I was talking on the phone with a woman named Brenda about public speaking – which as a challenge ranks very near the top of everyone’s nightmare list.
“In the beginning, you could not have paid me any amount of money to speak in public,” Brenda told me. “The first time I did I was a mess.” Now she can speak for up to an hour – “I do have to have notes” – and always has people to prompt her.
She’ll be speaking briefly this weekend to more than 200 people at the Sheraton Hotel in Toronto, but what’s remarkable is that Brenda Hounam has Alzheimer’s disease. She’s one of the organizers of A Changing Melody, an interactive forum complete with audience activities, which will also be broadcast live online for people living with dementia, their caregivers and professionals, to be held Saturday in conjunction with the 2011 Alzheimer's Disease International conference.
Ms. Hounam, a former accountant who lives in Paris, Ont., was diagnosed at 53 with the early onset of a disease that has only one public profile. It’s portrayed as a tragedy that robs its victims of their selves, upends families and – you’ve seen the headlines – is the potential calamity awaiting us all. In fact, some middle-aged people I know are so terrified that they will get “it,” they can’t even joke about having a lousy memory.
Brenda Hounam says that when she was first diagnosed in 2000, “I lost everything.” She couldn’t work and when she told people about her condition, she says, she was met with “patronage, avoidance and denial.”

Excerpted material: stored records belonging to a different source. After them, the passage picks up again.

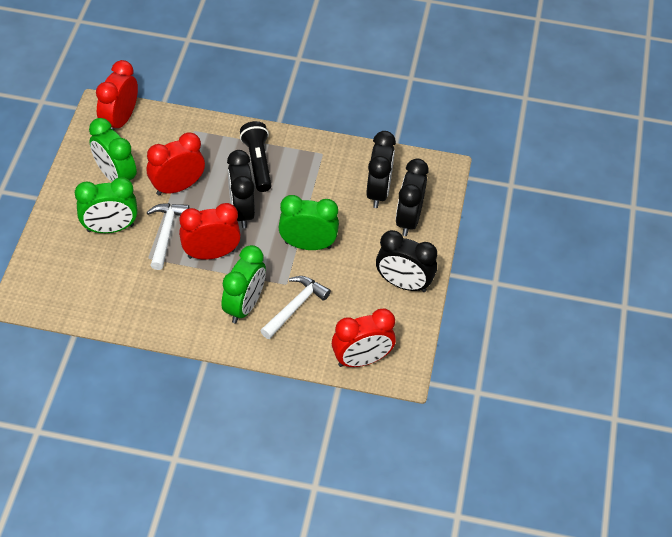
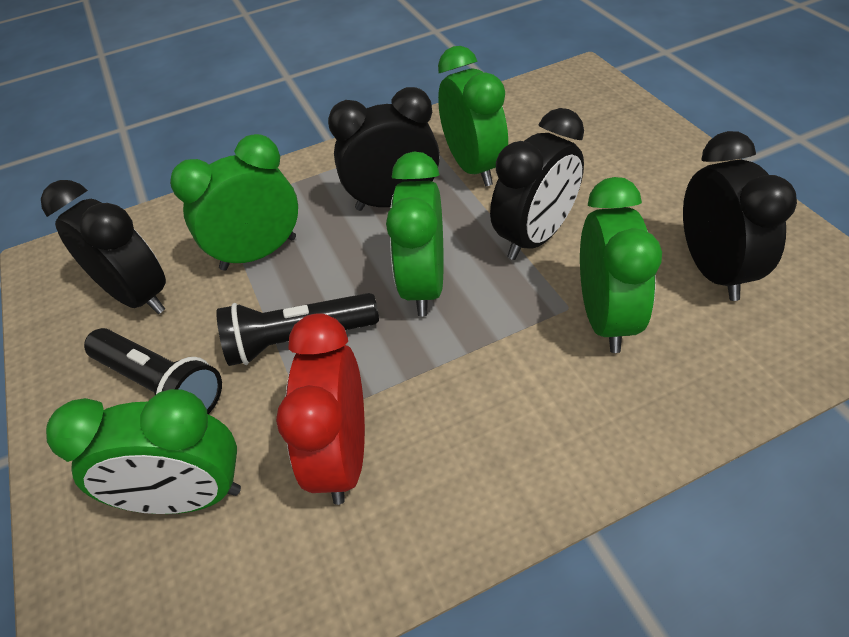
black flashlight: 1 -> 2
green clock: 4 -> 5
red clock: 4 -> 1
white hammer: 2 -> 0

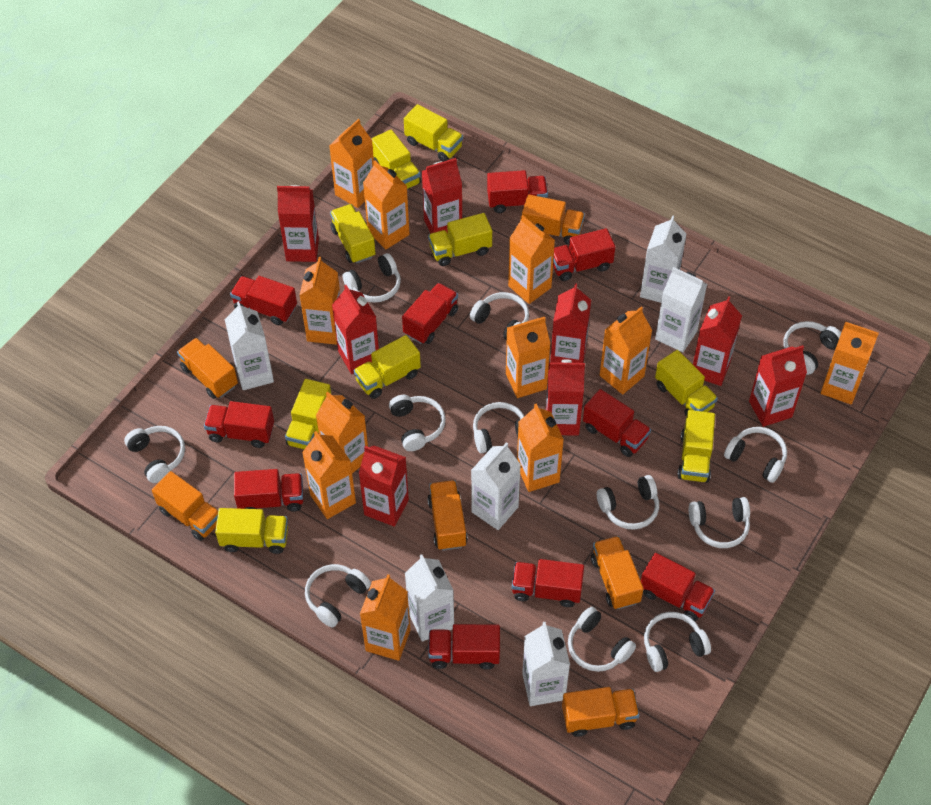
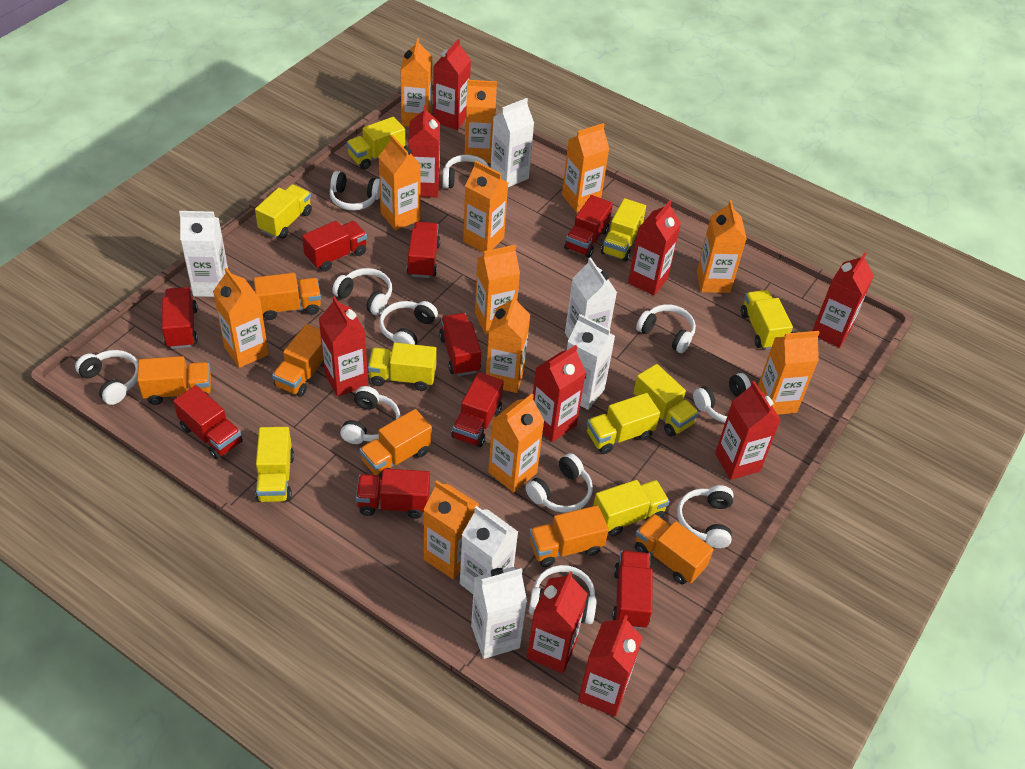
orange carton: 11 -> 12
red carton: 8 -> 9
red truck: 10 -> 9
white headphones: 12 -> 11

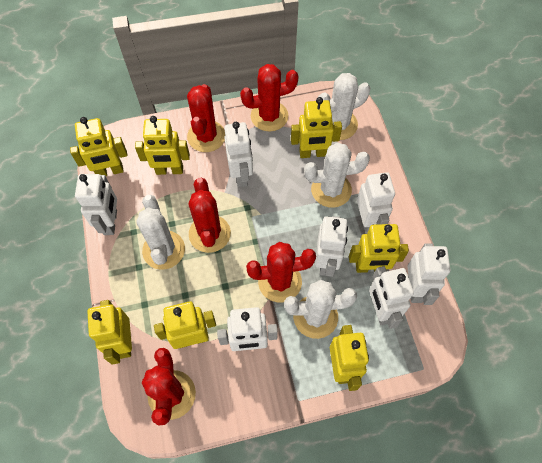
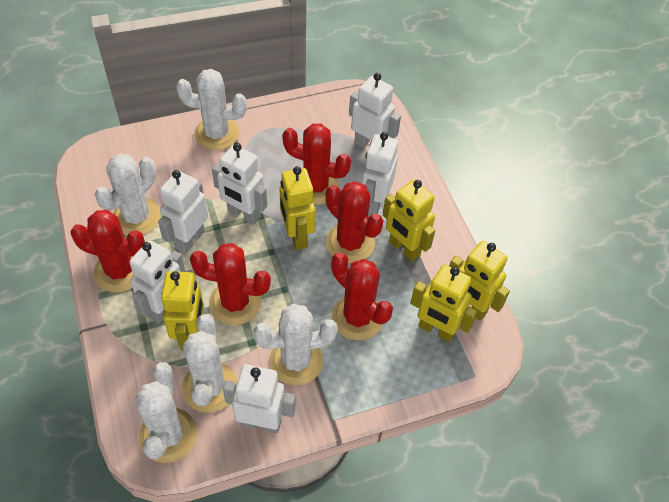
white cactus: 4 -> 5
white robot: 7 -> 6
yellow robot: 7 -> 5

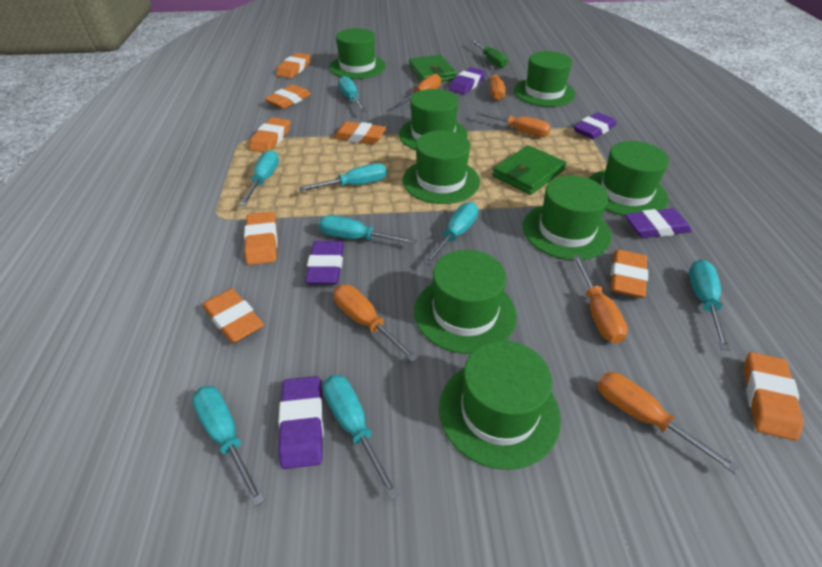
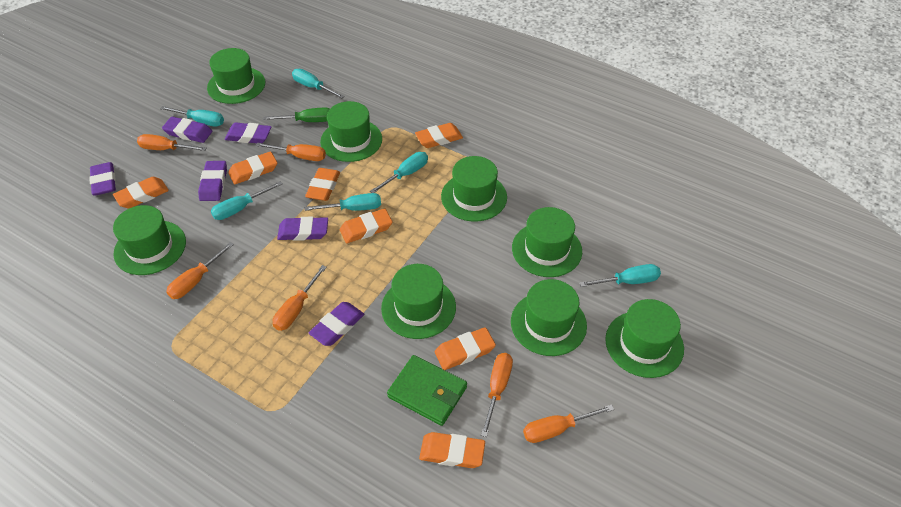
green wallet: 2 -> 1
orange eraser: 8 -> 7
purple eraser: 5 -> 6
turquoise screwdriver: 8 -> 6

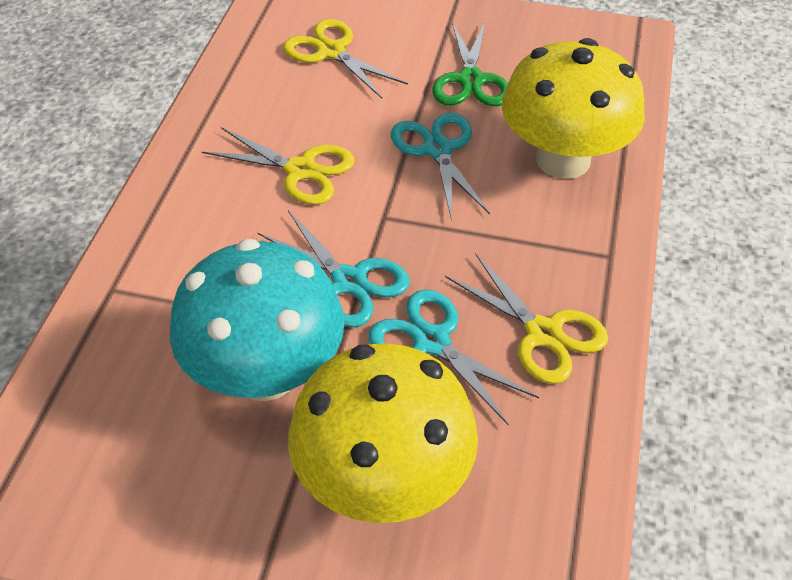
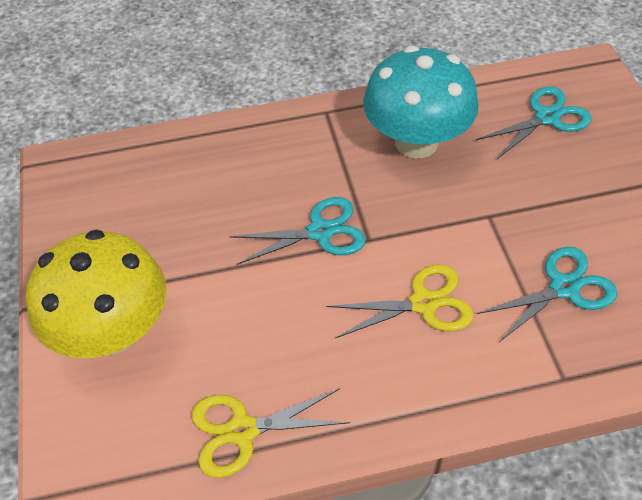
green scissors: 1 -> 0
yellow mushroom: 2 -> 1
yellow scissors: 3 -> 2

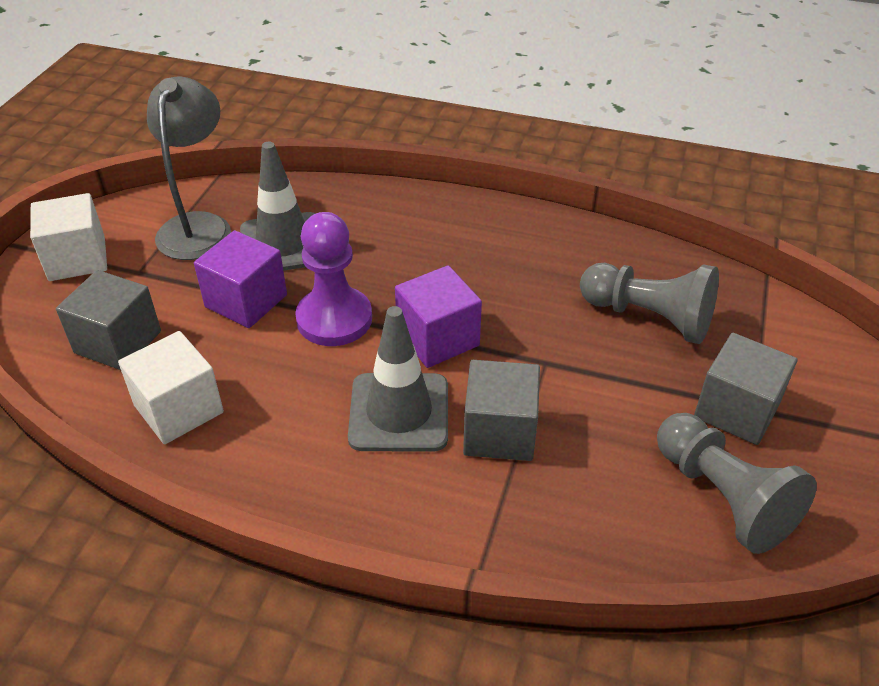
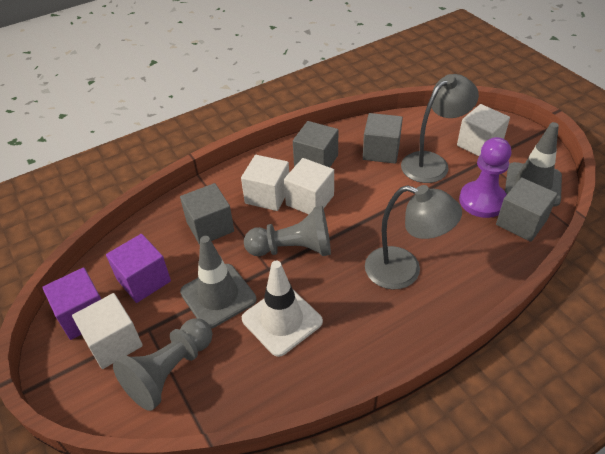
grey cube: 3 -> 4
grey lamp: 1 -> 2
white cube: 2 -> 4
white traffic cone: 0 -> 1

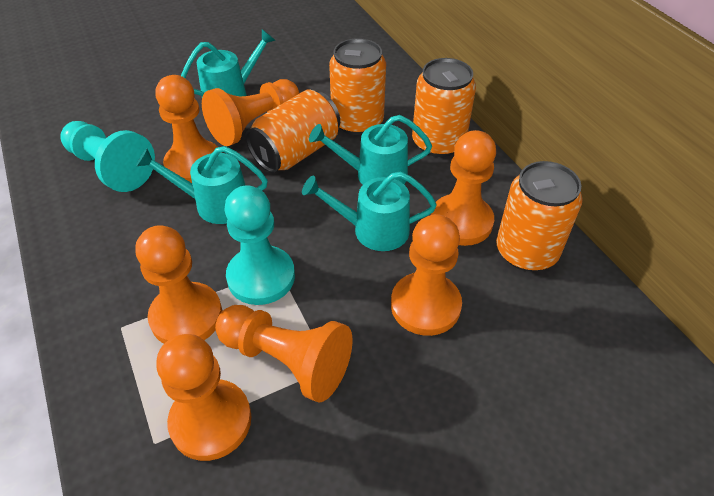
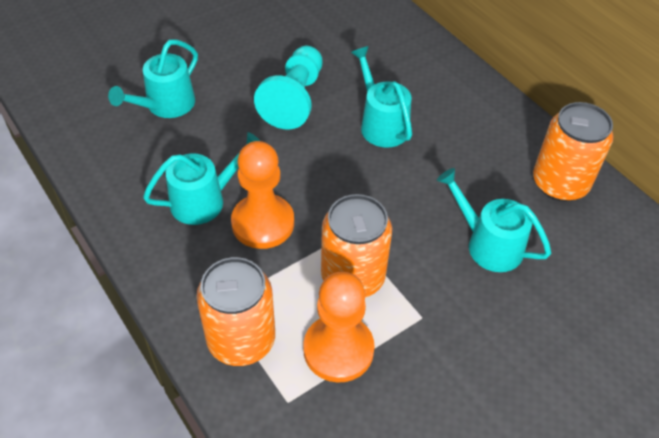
orange can: 4 -> 3
orange pawn: 7 -> 2
turquoise pawn: 2 -> 1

But now she is passionate about conveying that “there’s hope and possibility.” The general public, she says, doesn’t know anything about that.
She’s been instrumental in getting people with dementia together to produce a series of pamphlets called By Us For Us (“at first they said you can’t put eight people with dementia in a room together and get this done”), offering tips on how to get the best out of life. A recent pamphlet, Living and Celebrating Life Through Leisure, suggests readers “see the world through the eyes of your grandchildren and the young people in your life as they have unconditional acceptance,” play Nintendo and Wii, and “DVD your favourite TV shows or news and watch them several times to follow the story line.”
I loved talking to Ms. Hounam. We both laughed when I said, “You’ve had this disease for 11 years,” and she paused and said, “Have I?” Her disease has definitely progressed, she said, but “I always seem to find something to keep me going.” Without that sense of purpose, “you get drawn into this disease very quickly.”
I also spoke to Mary McKinlay, 66, who is from Napanee, Ont., was diagnosed five years ago, and writes a blog – My New Adventure ~ Alzheimers (alzheimer-journey.blogspot.com). A recent entry which began “Sometimes I really hate being me!” detailed her misadventures with what she thought was a rice cooker but turned out to be a small crock pot. (Her husband Jim is now going to put a sign on the crock pot saying “no rice.”)
Last year, even though she was terrified, she delivered the keynote at a Kingston forum and said, “I got a standing ovation.” And this weekend, she’s actually looking forward to being a featured speaker: “This disease has taken away my fear – it’s great!”
I normally get suspicious of any attempt to prettify a disease, like the upbeat pink ribbonizing of breast cancer, to the point that some women write they are “grateful” they got the disease. So when A Changing Melody’s organizer, Sherry Dupuis, director of the Murray Alzheimer Research and Education Program at the University of Waterloo, pointed out to me that most of the media “perpetuates a tragedy discourse” about Alzheimer’s, I pushed back – what, you want us to say it isn’t a terrible disease?
But she held her ground: “There is an alternative discourse, one of hope. We try to show this isn’t just about challenge and loss. There’s also the feeling that “I’ve grown because of this. I'm an evolving person. I have the right to be treated as a valuable citizen.”
Most of the attendees, who come with family members and caregivers, are in the early stages of the disease and even though they find the day – from 10 to 3 p.m. – overwhelming, they come away inspired, reassured and even entertained.
Something about these two women lifted my soul: I suppose because, as a writer, I am aware of what effort it takes, even in a so-called healthy mind, to string words together to form a narrative, to tell your story in a way that is convincing and powerful enough so others will connect, let alone benefit.
Ms. McKinlay says she will talk about every aspect of her life, and the changes she and Jim have made to accommodate her disease. For instance, they used to love bicycling but when it became too much for her, her husband got a tandem bicycle so “I could sit back and enjoy the ride.” They’ve stopped even that now, but, she says, “I’ve discovered each day is a joy. You have to laugh at yourself.”
She then offered advice that's good for everyone who is getting older, never mind whether they have Alzheimer’s: “Just make everything work as long as you can.”